I have an infectious personality. Others would consider it diseased. I have spent much of my life – wondering on what side of the fence most people fall. Am I too loud and obnoxious for some? But then also the perfect mixture of humor and craziness for others?
It is no secret that I have a very polarizing personality. You either love me or hate me – there’s not really an in-between. And I spent much of my twenties determined to encourage all the people to like me all the time.
And that is exhausting.
It WAS exhausting.
It is exhausting trying to be all the things to all the people – especially when it’s all said and done – some people may still not like me anyways. And social media has become one of the biggest catalysts and avenues for judgment, catty commentary, and strong-willed opinions.
On this journey to being me, I have learned a few things along the way (about myself and others) when it comes to social media:
I’m not egotistical, I’m just confident.
Sharing a zillion selfies? Check. Putting together outfits and standing together in front of a brick wall? Check. Talking about my day or writing about building confidence? Check. I spent way too long not loving all of me and worrying about what everyone and their mother thought of me. I share those things for myself, not you, not for anyone else. Like it, love it, comment it, ignore it, unfollow me, block that – I can’t spend time worrying about your judgment of something so silly as a Facebook post or Instagram shot. I’ve got all the things to do.
Positive begets positive
I’ve heard it often – “Social media only shows you 5% of a person’s life – don’t worry – they are only showing you the really great parts, not the yuck stuff.” I could write transparently. I could tell you all about how sometimes my patience with my kids has worn off by 6:45 am. I could moan about all the things in my life that are worth changing, but that I refuse to change. But if there is one thing I have learned, positivity reaps positivity. Put toxic, negative energy into the air and you will reap that ten-fold. Your complaints are valid, but when all you have are complaints? Perhaps you need to reassess the good that is in your life. Are you breathing? Do you have a home? Do you sometimes rock the fashion game? Then I think you’re doing alright. Stop wondering why all the bad things happen to you when all you do is focus on the negative. Change yo’ life.
Not everything in life is a competition
When something awesome happens to someone and they share it, that’s a GREAT thing – even if it didn’t happen to you. When someone takes a picture of themselves and it looks like something out of a magazine, don’t let that envy rear its head – think WOW! Look how flipping adorable they are and go about your merry way. When someone posts for the 100th time that they are killin’ it at the gym game, don’t be annoyed – celebrate with them that they take their health seriously and mean it. Don’t passively aggressively withhold a comment or like just because “I would never want them to know that I may actually LIKE what they are doing or condone their constant positive Facebook postings” (and don’t lie, you know you’ve done it. We’ve ALL withheld a comment or like for that very reason).
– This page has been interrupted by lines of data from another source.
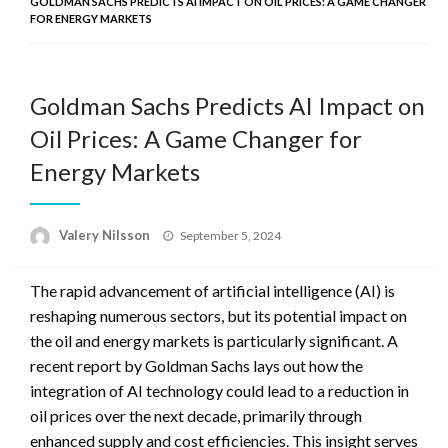
GOLDMAN SACHS PREDICTS AI IMPACT ON OIL PRICES: A GAME CHANGER
FOR ENERGY MARKETS
Goldman Sachs Predicts AI Impact on
Oil Prices: A Game Changer for
Energy Markets
Posted
Valery Nilsson
September 5, 2024
on
The rapid advancement of artificial intelligence (AI) is
reshaping numerous sectors, but its potential impact on
the oil and energy markets is particularly significant. A
recent report by Goldman Sachs lays out how the
integration of AI technology could lead to a reduction in
oil prices over the next decade, primarily through
enhanced supply and cost efficiencies. This insight serves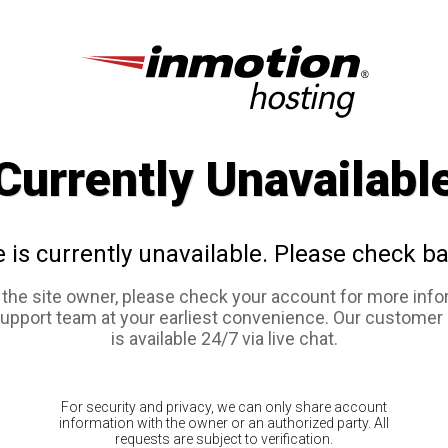
Currently Unavailabl
e is currently unavailable. Please check ba
e the site owner, please check your account for more info
support team at your earliest convenience. Our customer
is available 24/7 via live chat.
For security and privacy, we can only share account
information with the owner or an authorized party. All
requests are subject to verification.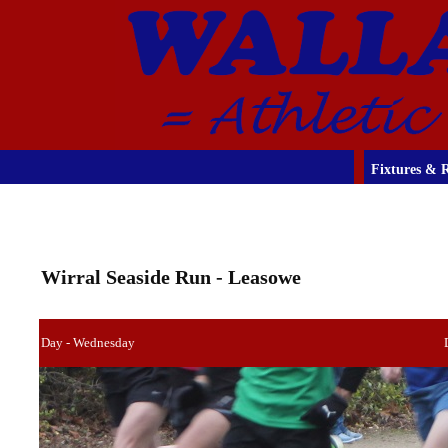
Fixtures & R
Wirral Seaside Run - Leasowe
Day - Wednesday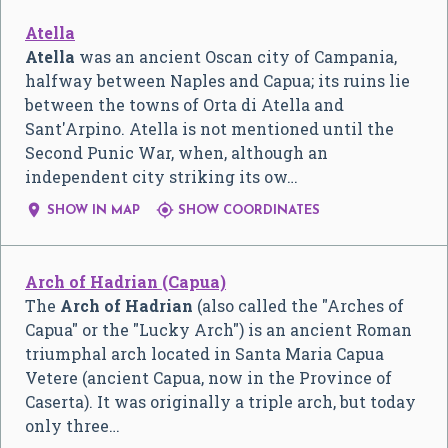
Atella
Atella
was an ancient Oscan city of Campania,
halfway between Naples and Capua; its ruins lie
between the towns of Orta di Atella and
Sant'Arpino. Atella is not mentioned until the
Second Punic War, when, although an
independent city striking its ow…


SHOW IN MAP
SHOW COORDINATES
Arch of Hadrian (Capua)
The
Arch of Hadrian
(also called the "Arches of
Capua" or the "Lucky Arch") is an ancient Roman
triumphal arch located in Santa Maria Capua
Vetere (ancient Capua, now in the Province of
Caserta). It was originally a triple arch, but today
only three…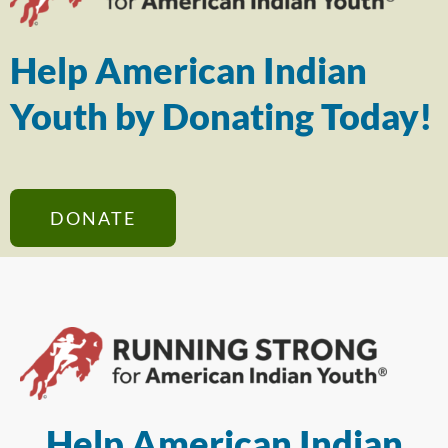
Help American Indian
Youth by Donating Today!
DONATE
Help American Indian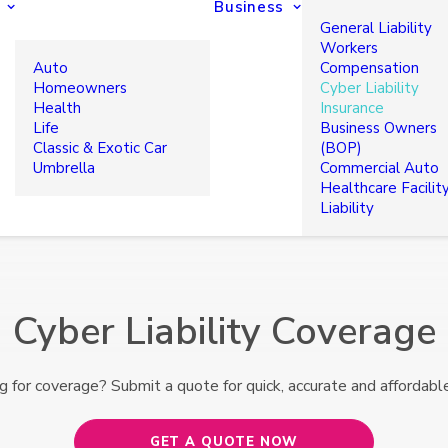
Business
General Liability
Workers
Auto
Compensation
Homeowners
Cyber Liability
Health
Insurance
Life
Business Owners
Classic & Exotic Car
(BOP)
Umbrella
Commercial Auto
Healthcare Facilit
Liability
Cyber Liability Coverage
g for coverage? Submit a quote for quick, accurate and affordable
GET A QUOTE NOW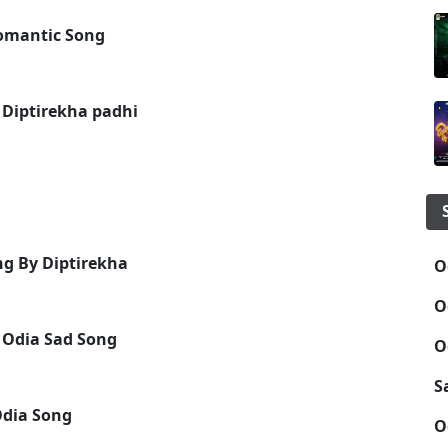
omantic Song
 Diptirekha padhi
ng By Diptirekha
O
O
 Odia Sad Song
O
S
Odia Song
O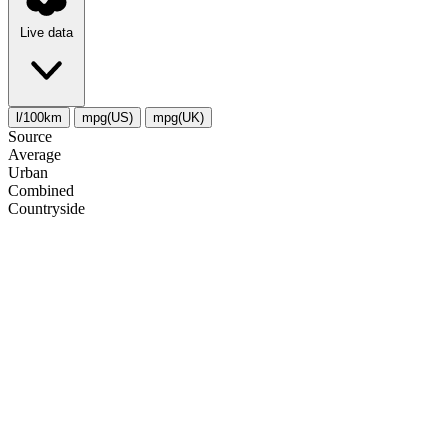
Live data
l/100km
mpg(US)
mpg(UK)
Source
Average
Urban
Combined
Сountryside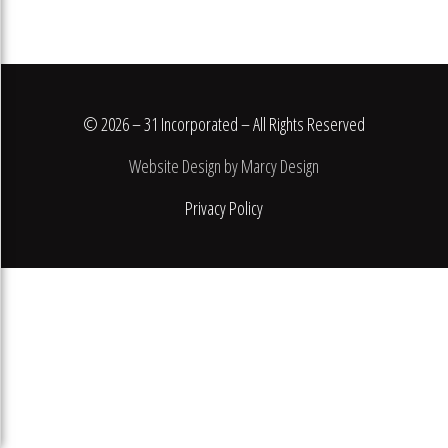
© 2026 – 31 Incorporated – All Rights Reserved
Website Design by Marcy Design
Privacy Policy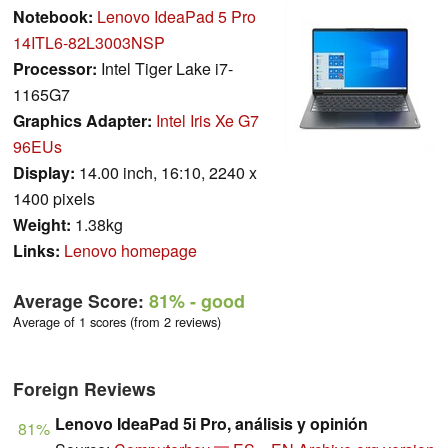
Notebook:
Lenovo IdeaPad 5 Pro
14ITL6-82L3003NSP
Processor:
Intel Tiger Lake i7-
1165G7
Graphics Adapter:
Intel Iris Xe G7
96EUs
Display:
14.00 inch, 16:10, 2240 x
1400 pixels
Weight:
1.38kg
Links:
Lenovo homepage
Average Score:
81%
- good
Average of 1 scores (from 2 reviews)
Foreign Reviews
Lenovo IdeaPad 5i Pro, análisis y opinión
81%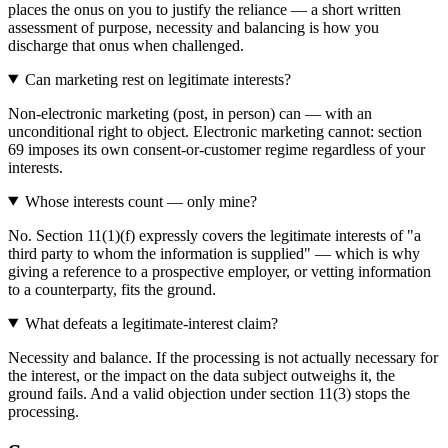
places the onus on you to justify the reliance — a short written
assessment of purpose, necessity and balancing is how you
discharge that onus when challenged.
Can marketing rest on legitimate interests?
Non-electronic marketing (post, in person) can — with an
unconditional right to object. Electronic marketing cannot: section
69 imposes its own consent-or-customer regime regardless of your
interests.
Whose interests count — only mine?
No. Section 11(1)(f) expressly covers the legitimate interests of "a
third party to whom the information is supplied" — which is why
giving a reference to a prospective employer, or vetting information
to a counterparty, fits the ground.
What defeats a legitimate-interest claim?
Necessity and balance. If the processing is not actually necessary for
the interest, or the impact on the data subject outweighs it, the
ground fails. And a valid objection under section 11(3) stops the
processing.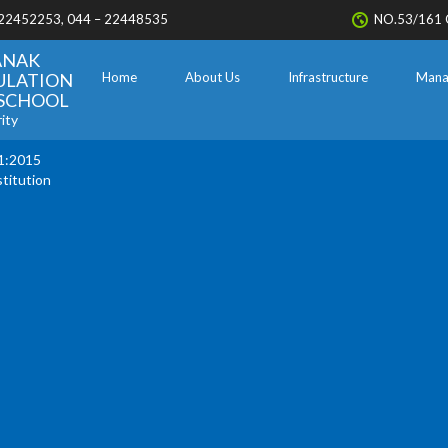
 22452253, 044 – 22448535
NO.53/161 
ANAK
ULATION
Home
About Us
Infrastructure
Mana
. SCHOOL
ity
1:2015
stitution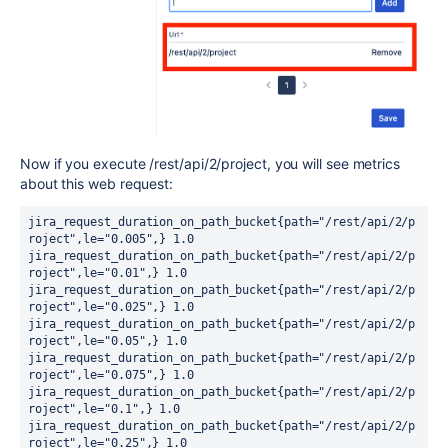
Now if you execute
/rest/api/2/project, you will see metrics
about this web request:
jira_request_duration_on_path_bucket{path="/rest/api/2/p
roject",le="0.005",} 1.0

jira_request_duration_on_path_bucket{path="/rest/api/2/p
roject",le="0.01",} 1.0

jira_request_duration_on_path_bucket{path="/rest/api/2/p
roject",le="0.025",} 1.0

jira_request_duration_on_path_bucket{path="/rest/api/2/p
roject",le="0.05",} 1.0

jira_request_duration_on_path_bucket{path="/rest/api/2/p
roject",le="0.075",} 1.0

jira_request_duration_on_path_bucket{path="/rest/api/2/p
roject",le="0.1",} 1.0

jira_request_duration_on_path_bucket{path="/rest/api/2/p
roject",le="0.25",} 1.0
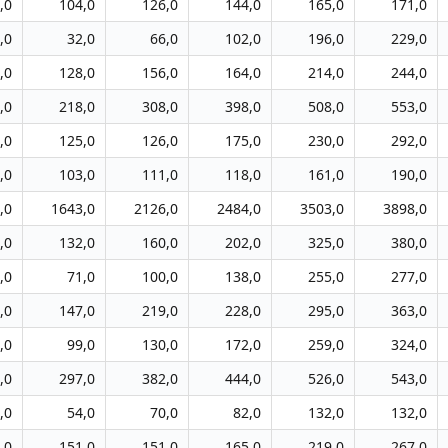
,0
104,0
126,0
144,0
165,0
171,0
,0
32,0
66,0
102,0
196,0
229,0
,0
128,0
156,0
164,0
214,0
244,0
,0
218,0
308,0
398,0
508,0
553,0
,0
125,0
126,0
175,0
230,0
292,0
,0
103,0
111,0
118,0
161,0
190,0
,0
1643,0
2126,0
2484,0
3503,0
3898,0
,0
132,0
160,0
202,0
325,0
380,0
,0
71,0
100,0
138,0
255,0
277,0
,0
147,0
219,0
228,0
295,0
363,0
,0
99,0
130,0
172,0
259,0
324,0
,0
297,0
382,0
444,0
526,0
543,0
,0
54,0
70,0
82,0
132,0
132,0
,0
151,0
151,0
165,0
219,0
267,0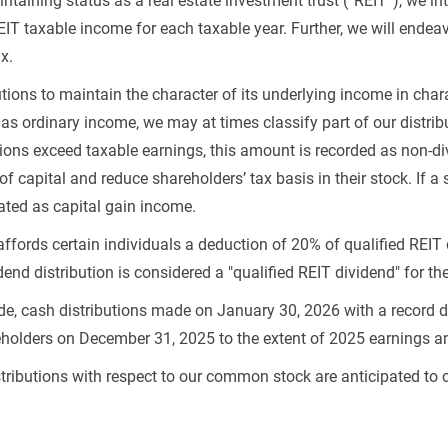
taining status as a real estate investment trust (“REIT”), we in
EIT taxable income for each taxable year. Further, we will endeav
x.
tions to maintain the character of its underlying income in charac
as ordinary income, we may at times classify part of our distribu
tions exceed taxable earnings, this amount is recorded as non-di
 of capital and reduce shareholders’ tax basis in their stock. If 
eated as capital gain income.
ffords certain individuals a deduction of 20% of qualified REIT 
dend distribution is considered a "qualified REIT dividend" for t
de, cash distributions made on January 30, 2026 with a record 
reholders on December 31, 2025 to the extent of 2025 earnings 
stributions with respect to our common stock are anticipated to 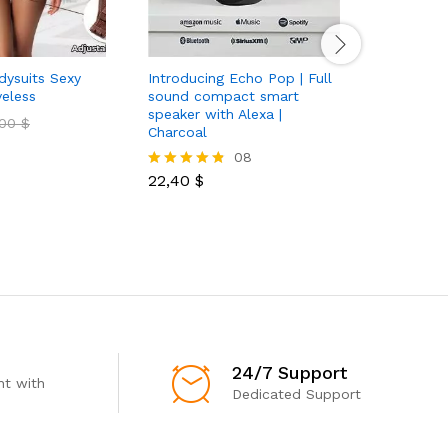
ysuits Sexy
Introducing Echo Pop | Full
veless
sound compact smart
speaker with Alexa |
,00
$
Charcoal
08
22,40
$
Rated
4.75
out of 5
24/7 Support
t with
Dedicated Support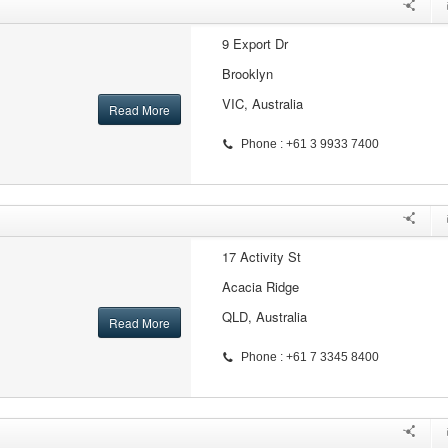
9 Export Dr
Brooklyn
VIC, Australia
Read More
Phone : +61 3 9933 7400
17 Activity St
Acacia Ridge
QLD, Australia
Read More
Phone : +61 7 3345 8400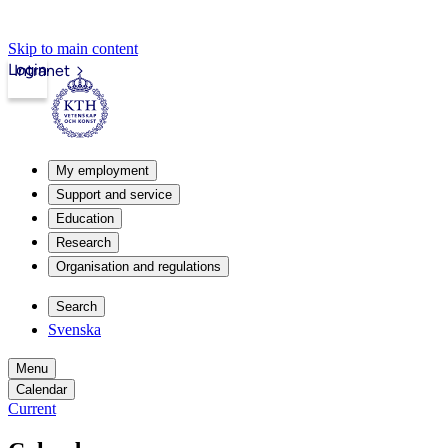
Skip to main content
Login
Intranet
My employment
Support and service
Education
Research
Organisation and regulations
Search
Svenska
Menu
Calendar
Current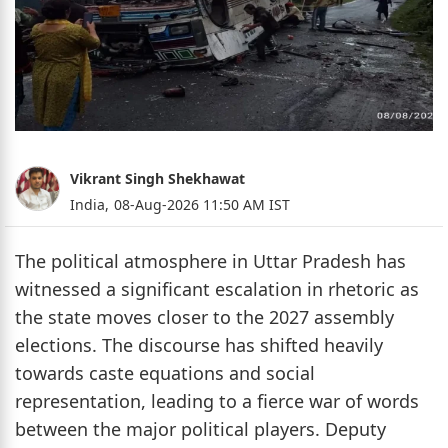
Vikrant Singh Shekhawat
India,
08-Aug-2026 11:50 AM IST
The political atmosphere in Uttar Pradesh has
witnessed a significant escalation in rhetoric as
the state moves closer to the 2027 assembly
elections. The discourse has shifted heavily
towards caste equations and social
representation, leading to a fierce war of words
between the major political players. Deputy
The refusal to talk about hot-button issues on social media does not equal apathy
You won’t see much from me regarding politics this season on Facebook. I learned my lesson a long time ago – growing up in the church and going to law school and blogging and now in public relations has shown me two things: 1. I have a lot of different friends with a lot of different backgrounds who have a lot of different opinions and 2. I will never agree with all of them all the time. So I keep my mouth zipped. Does that mean I don’t care? Because I won’t share a sound bite or a recap on a political candidate for the 85th time? Nope. It just means for me, I haven’t found my personal social media channels to be the avenue for that. You do you and I’ll do me – over here sharing about selfies and what I had for dinner.
Social media has been one of the more fascinating developments of our time, but as with anything, we have spent SO MUCH TIME dissecting the negative Nancys and why they put a damper on everyone’s parade. If you want to share one million pictures of your kid, go for it. If you take a selfie and duck face and use a selfie stick, rock that thang. You want to put all the positive vibes and energy into that space? You do you. Because I would rather see my feed filled to brim with that than see the same arguments over and over again about politics, Pokemon, positivity.
And if you’re one of those who is easily annoyed by those things?
There’s an unfollow button for that.